BACKGROUND AND AIM: Except for genetic mutations, epigenetic changes are also involved in the development of human cancers. Recently, we have identified SOX1, SRY (sex determining region Y)-box 1, is hypermethylated in cervical cancer and ovarian cancer. Therefore, we investigated whether promoter hypermethylation of SOX1 is common in hepatocellular carcinoma (HCC). METHODS: We used methylation-specific polymerase chain reaction (MS-PCR) and bisulfite sequencing to analyze the methyaltion level of the SOX1 promoter in seven HCC cell lines, 54 clinical HCCs, 42 cirrhotic livers, 21 livers with chronic hepatitis, and 15 control livers. Then, we employed quantitative MS-PCR (QMSP) to validate in an independent set of samples (60 paired HCCs and 30 control livers). Finally, we used luciferase reporter and colony formation assay to check the effect of SOX1 in HCC. RESULTS: Promoter methylation of SOX1 was significantly frequent in HCC cell lines and clinical HCCs, cirrhotic livers, but not in control livers (P < 0.0001). There is a significant correlation between downregulation of SOX1 expression and promoter methylation. QMSP results confirmed that promoter hypermethylation of SOX1 is significantly more frequent in HCCs than control livers (P < 0.0001). The frequency of SOX1 methylation in patients with secreted frizzled-related proteins (SFRPs) methylation is significantly higher than in patients without SFRPs methylation (P < 0.0001). Furthermore, ectopic expression of SOX1 could suppress T-cell factor-dependent transcriptional activity and colony formation number in HCCs. CONCLUSIONS: Concomitant epigenetic silencing of SOX1 and SFRPs through promoter hypermethylation is frequent in HCCs, and this might contribute to abnormal activation of canonical Wnt signal pathway.

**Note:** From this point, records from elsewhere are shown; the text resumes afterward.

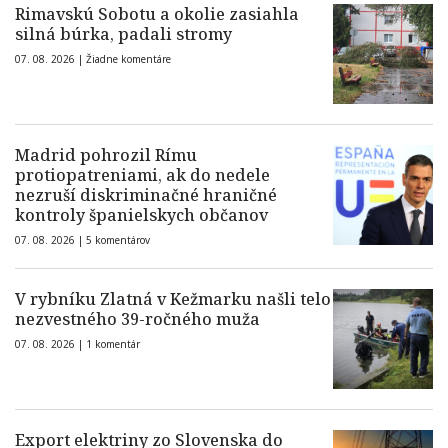
Rimavskú Sobotu a okolie zasiahla
silná búrka, padali stromy
07. 08. 2026 |
Žiadne komentáre
Madrid pohrozil Rímu
protiopatreniami, ak do nedele
nezruší diskriminačné hraničné
kontroly španielskych občanov
07. 08. 2026 |
5 komentárov
V rybníku Zlatná v Kežmarku našli telo
nezvestného 39-ročného muža
07. 08. 2026 |
1 komentár
Export elektriny zo Slovenska do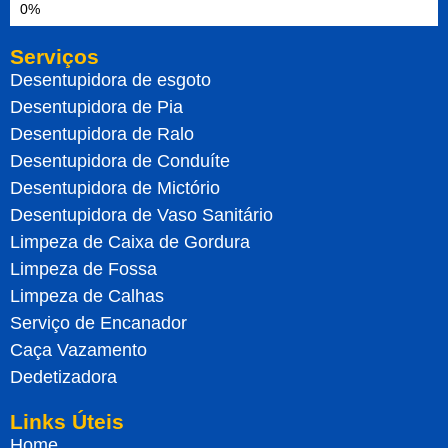
Serviços
Desentupidora de esgoto
Desentupidora de Pia
Desentupidora de Ralo
Desentupidora de Conduíte
Desentupidora de Mictório
Desentupidora de Vaso Sanitário
Limpeza de Caixa de Gordura
Limpeza de Fossa
Limpeza de Calhas
Serviço de Encanador
Caça Vazamento
Dedetizadora
Links Úteis
Home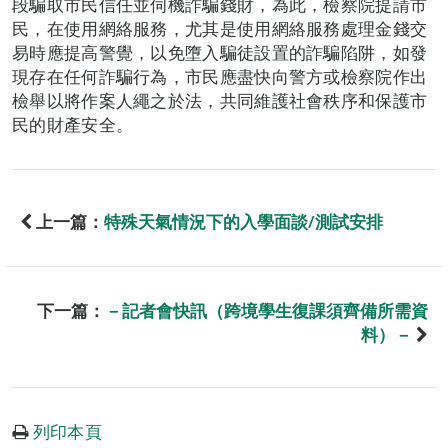
段騙取市民信任並伺機詐騙錢財，為此，檢察院提請市
民，在使用網絡服務，尤其是使用網絡服務處理金錢交
易時應提高警覺，以免墮入騙徒設置的詐騙陷阱，如發
現存在任何詐騙行為，市民應盡快向警方或檢察院作出
檢舉以將作案人繩之於法，共同維護社會秩序和保護市
民的財產安全。
上一篇：
特殊天氣情況下的入學面談/測試安排
下一篇：
－記者會快訊（跨境學生復課須齊備所需資
料）－
列印本頁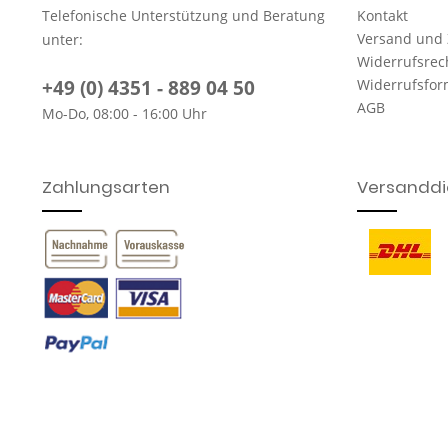
Telefonische Unterstützung und Beratung
Kontakt
Versand und
unter:
Widerrufsrec
+49 (0) 4351 - 889 04 50
Widerrufsfor
AGB
Mo-Do, 08:00 - 16:00 Uhr
Zahlungsarten
Versanddie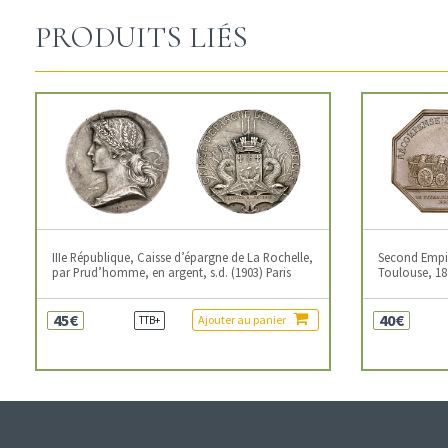
PRODUITS LIÉS
IIIe République, Caisse d’épargne de La Rochelle,
Second Empire
par Prud’homme, en argent, s.d. (1903) Paris
Toulouse, 18
45€
40€
Ajouter au panier
TTB+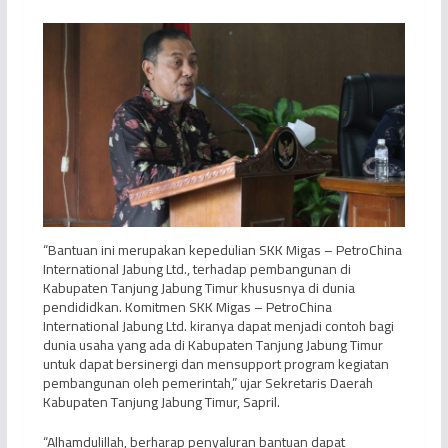
“Bantuan ini merupakan kepedulian SKK Migas – PetroChina
International Jabung Ltd., terhadap pembangunan di
Kabupaten Tanjung Jabung Timur khususnya di dunia
pendididkan. Komitmen SKK Migas – PetroChina
International Jabung Ltd. kiranya dapat menjadi contoh bagi
dunia usaha yang ada di Kabupaten Tanjung Jabung Timur
untuk dapat bersinergi dan mensupport program kegiatan
pembangunan oleh pemerintah,” ujar Sekretaris Daerah
Kabupaten Tanjung Jabung Timur, Sapril.
“Alhamdulillah, berharap penyaluran bantuan dapat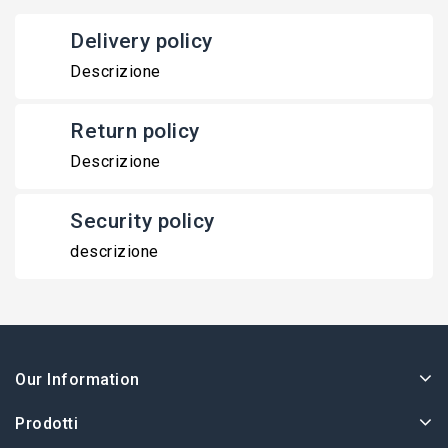
Delivery policy
Descrizione
Return policy
Descrizione
Security policy
descrizione
Our Information
Prodotti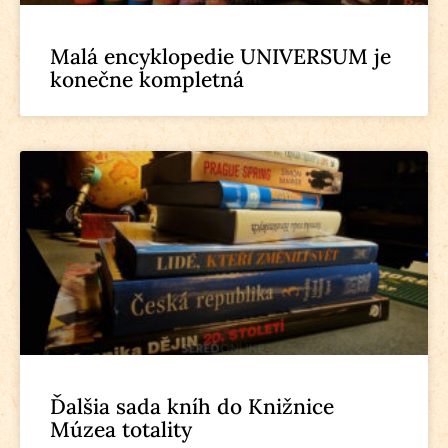
Malá encyklopedie UNIVERSUM je
konečne kompletná
Ďalšia sada kníh do Knižnice
Múzea totality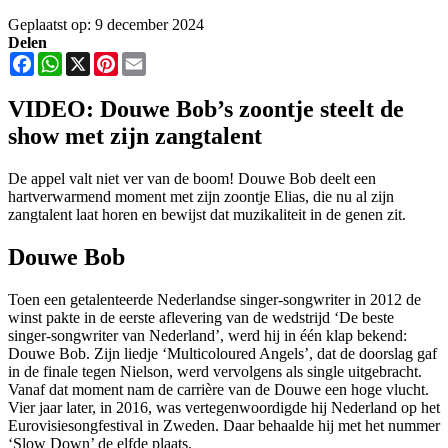
Geplaatst op: 9 december 2024
Delen
Facebook
WhatsApp
X
Pinterest
Email
VIDEO: Douwe Bob’s zoontje steelt de
show met zijn zangtalent
De appel valt niet ver van de boom! Douwe Bob deelt een
hartverwarmend moment met zijn zoontje Elias, die nu al zijn
zangtalent laat horen en bewijst dat muzikaliteit in de genen zit.
Douwe Bob
Toen een getalenteerde Nederlandse singer-songwriter in 2012 de
winst pakte in de eerste aflevering van de wedstrijd ‘De beste
singer-songwriter van Nederland’, werd hij in één klap bekend:
Douwe Bob. Zijn liedje ‘Multicoloured Angels’, dat de doorslag gaf
in de finale tegen Nielson, werd vervolgens als single uitgebracht.
Vanaf dat moment nam de carrière van de Douwe een hoge vlucht.
Vier jaar later, in 2016, was vertegenwoordigde hij Nederland op het
Eurovisiesongfestival in Zweden. Daar behaalde hij met het nummer
‘Slow Down’ de elfde plaats.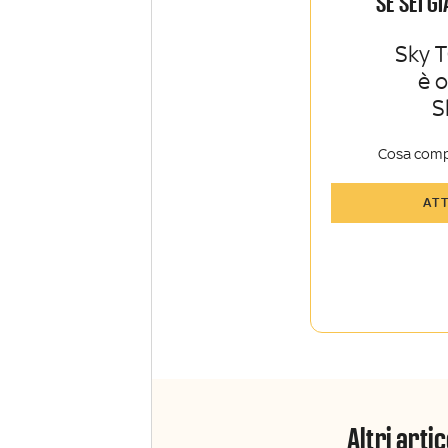
SE SEI G
Sky T
è 
S
Cosa comp
Tutti gli art
AT
Sky Sport I
Approfondim
vista autore
La newslett
Insider e Sk
Altri artic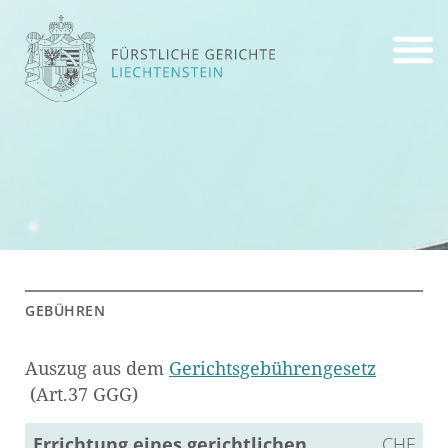
GE­BÜH­REN
Aus­zug aus dem
Ge­richts­ge­büh­ren­ge­setz
(Art.37 GGG)
Er­rich­tung eines ge­richt­li­chen
CHF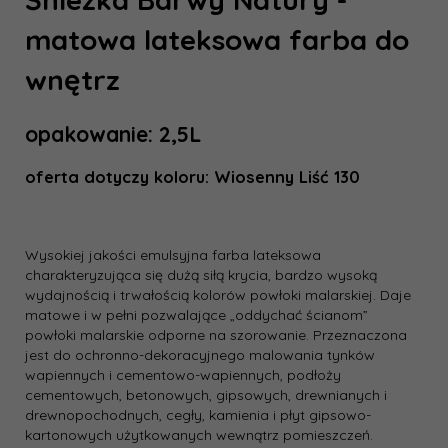
matowa lateksowa farba do
wnętrz
opakowanie: 2,5L
oferta dotyczy koloru:
Wiosenny Liść 130
Wysokiej jakości emulsyjna farba lateksowa
charakteryzująca się dużą siłą krycia, bardzo wysoką
wydajnością i trwałością kolorów powłoki malarskiej. Daje
matowe i w pełni pozwalające „oddychać ścianom”
powłoki malarskie odporne na szorowanie. Przeznaczona
jest do ochronno-dekoracyjnego malowania tynków
wapiennych i cementowo-wapiennych, podłoży
cementowych, betonowych, gipsowych, drewnianych i
drewnopochodnych, cegły, kamienia i płyt gipsowo-
kartonowych użytkowanych wewnątrz pomieszczeń.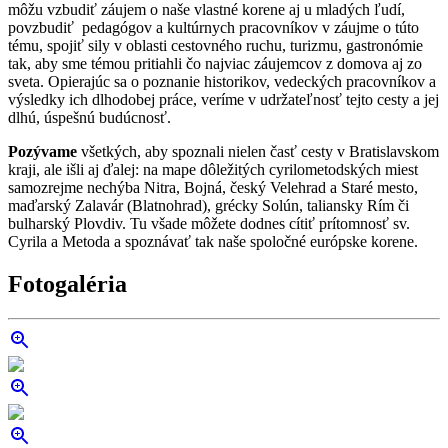
môžu vzbudiť záujem o naše vlastné korene aj u mladých ľudí,
povzbudiť pedagógov a kultúrnych pracovníkov v záujme o túto
tému, spojiť sily v oblasti cestovného ruchu, turizmu, gastronómie
tak, aby sme témou pritiahli čo najviac záujemcov z domova aj zo
sveta. Opierajúc sa o poznanie historikov, vedeckých pracovníkov a
výsledky ich dlhodobej práce, veríme v udržateľnosť tejto cesty a jej
dlhú, úspešnú budúcnosť.
Pozývame
všetkých, aby spoznali nielen časť cesty v Bratislavskom
kraji, ale išli aj ďalej: na mape dôležitých cyrilometodských miest
samozrejme nechýba Nitra, Bojná, český Velehrad a Staré mesto,
maďarský Zalavár (Blatnohrad), grécky Solún, taliansky Rím či
bulharský Plovdiv. Tu všade môžete dodnes cítiť prítomnosť sv.
Cyrila a Metoda a spoznávať tak naše spoločné európske korene.
Fotogaléria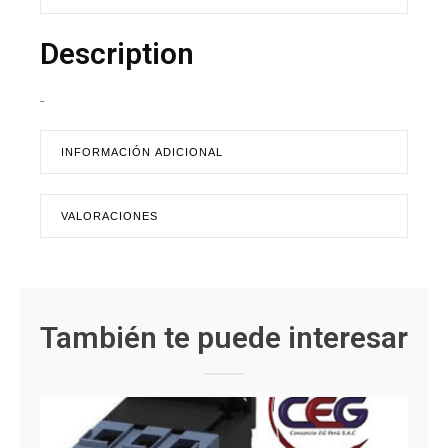
Description
-
INFORMACIÓN ADICIONAL
VALORACIONES
También te puede interesar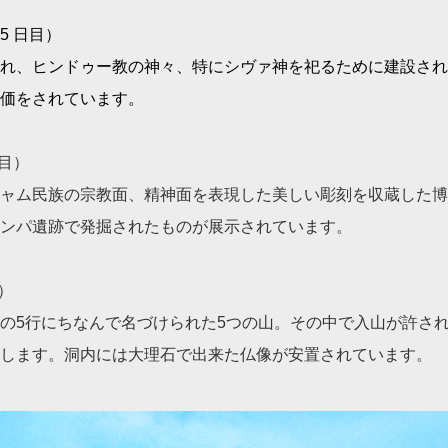
5 日目）
れ、ヒン
ドゥー教の神々、特にシヴァ神を祀るために建設され
価をされています。
日目）
ャム民族の宗教面、精神面を表現した美しい彫刻を収蔵した博
ンパ遺跡で発掘されたものが展示されています。
目）
の5行にちなんで名づけられた5つの山。その中で入山が許さ
します。洞内には大理石で出来た仏像が安置されています。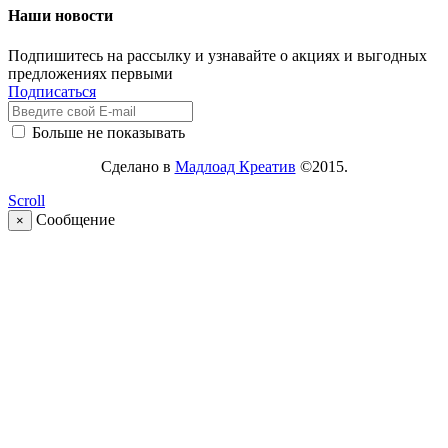
Наши новости
Подпишитесь на рассылку и узнавайте о акциях и выгодных
предложениях первыми
Подписаться
Больше не показывать
Сделано в
Мадлоад Креатив
©2015.
Scroll
Сообщение
×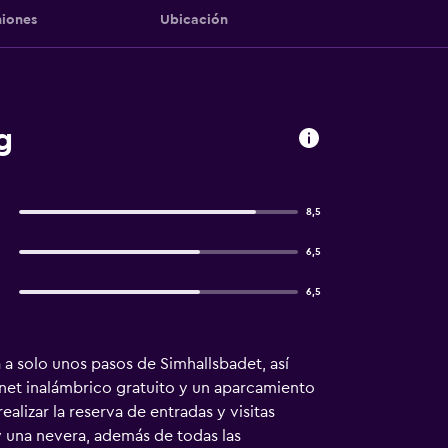
iones
Ubicación
g
8,5
6,5
6,5
 a solo unos pasos de Simhallsbadet, así
ernet inalámbrico gratuito y un aparcamiento
alizar la reserva de entradas y visitas
y una nevera, además de todas las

SOX1 functions as a tumor suppressor by antagonizing the WNT/ß-catenin signaling pathway in hepatocellular carcinoma.

UNLABELLED: Oncogenic activation of the Wnt/ß-catenin signaling pathway is common in hepatocellular carcinoma (HCC). Our recent studies have demonstrated that SRY (sex determining region Y)-box 1 (SOX1) and secreted frizzled-related proteins are concomitantly promoter-hypermethylated, and this might lead to abnormal activation of the Wnt signaling pathway in HCC. SOX1 encodes a transcription factor involved in the regulation of embryonic development and cell fate determination. However, the expression and functional role of SOX1 in HCC remains unclear. In this study, we confirmed via quantitative methylation-specific polymerase chain reaction that SOX1 was frequently downregulated through promoter hypermethylation in HCC cells and tissues. Overexpression of SOX1 by a constitutive or inducible approach could suppress cell proliferation, colony formation, and invasion ability in HCC cell lines, as well as tumor growth in nonobese diabetic/severe combined immunodeficiency mice. Conversely, knockdown of SOX1 by withdrawal of doxycycline could partially restore cell proliferation and colony formation in HCC cells. We used a T cell factor (TCF)-responsive luciferase reporter assay and western blot analysis to prove that SOX1 could regulate TCF-responsive transcriptional activity and inhibit the expression of Wnt downstream genes. Furthermore, we used glutathione S-transferase pull-down, co-immunoprecipitation, and confocal microscopy to demonstrate that SOX1 could interact with ß-catenin but not with the ß-catenin/TCF complex. Moreover, restoration of the expression of SOX1 induces significant cellular senescence in Hep3B cells. CONCLUSION: Our data show that a developmental gene, SOX1, may function as a tumor suppressor by interfering with Wnt/ß-catenin signaling in the development of HCC.